One mislaid credit card bill or a single dangling e-mail message on the home computer would have ended everything: the marriage, the big-time career, the reputation for decency he had built over a lifetime.
So for more than 10 years, he ruthlessly kept his two identities apart: one lived in a Westchester hamlet and worked in a New York office, and the other operated mainly in clubs, airport bars and brothels. One warmly greeted clients and waved to neighbors, sometimes only hours after the other had stumbled back from a “work” meeting with prostitutes or cocaine dealers.
In the end, it was a harmless computer pop-up advertisement for security software, claiming that his online life was being “continually monitored,” that sent this New York real estate developer into a panic and to a therapist.
The man’s double life is an extreme example of how mental anguish can cleave an identity into pieces, said his psychiatrist, Dr. Jay S. Kwawer, director of clinical education at the William Alanson White Institute in New York, who discussed the case at a recent conference.
But psychologists say that most normal adults are well equipped to start a secret life, if not to sustain it. The ability to hold a secret is fundamental to healthy social development, they say, and the desire to sample other identities – to reinvent oneself, to pretend – can last well into adulthood. And in recent years researchers have found that some of the same psychological skills that help many people avoid mental distress can also put them at heightened risk for prolonging covert activities.
“In a very deep sense, you don’t have a self unless you have a secret, and we all have moments throughout our lives when we feel we’re losing ourselves in our social group, or work or marriage, and it feels good to grab for a secret, or some subterfuge, to reassert our identity as somebody apart,” said Dr. Daniel M. Wegner, a professor of psychology at Harvard. He added, “And we are now learning that some people are better at doing this than others.”
Although the best-known covert lives are the most spectacular – the architect Louis Kahn had three lives; Charles Lindbergh reportedly had two – these are exaggerated examples of a far more common and various behavior, psychologists say. Some people gamble on the sly, or sample drugs. Others try music lessons. Still others join a religious group. They keep mum for different reasons.

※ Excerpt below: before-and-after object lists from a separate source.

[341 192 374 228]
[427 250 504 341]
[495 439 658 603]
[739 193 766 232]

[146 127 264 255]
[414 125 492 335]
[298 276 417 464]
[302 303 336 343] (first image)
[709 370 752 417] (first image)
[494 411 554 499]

And there are thousands of people – gay men and women who stay in heterosexual marriages, for example – whose shame over or denial of their elemental needs has set them up for secretive excursions into other worlds. Whether a secret life is ultimately destructive, experts find, depends both on the nature of the secret and on the psychological makeup of the individual.

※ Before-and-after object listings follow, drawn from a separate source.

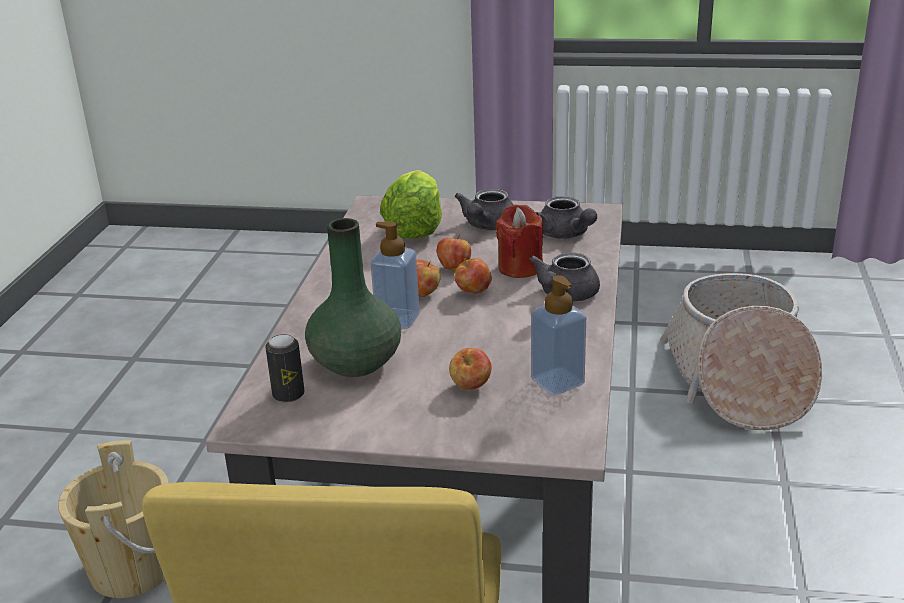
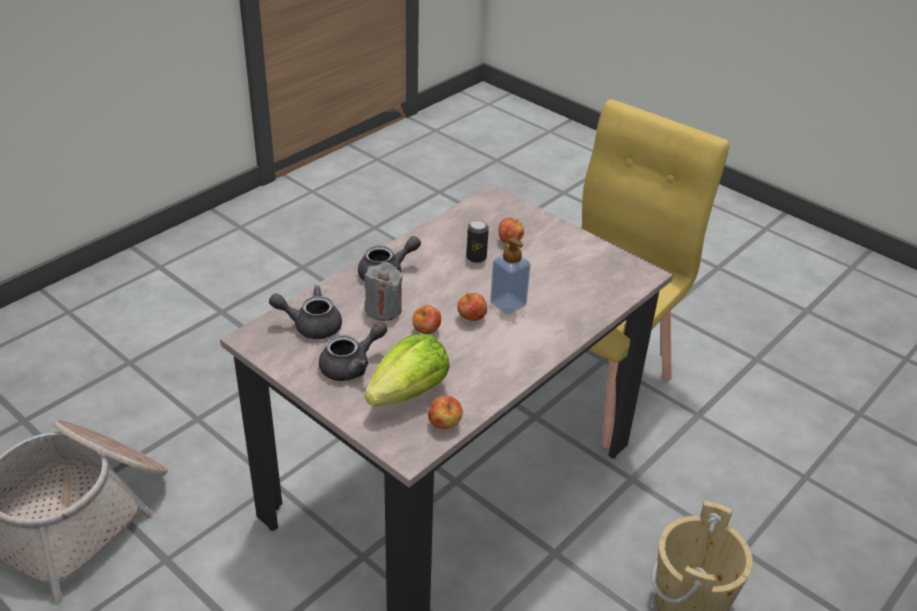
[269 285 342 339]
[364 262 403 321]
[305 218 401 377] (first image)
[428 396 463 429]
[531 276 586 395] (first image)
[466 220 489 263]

Psychologists have long considered the ability to keep secrets as central to healthy development. Children as young as 6 or 7 learn to stay quiet about their mother’s birthday present. In adolescence and adulthood, a fluency with small social lies is associated with good mental health. And researchers have confirmed that secrecy can enhance attraction, or as Oscar Wilde put it, “The commonest thing is delightful if only one hides it.”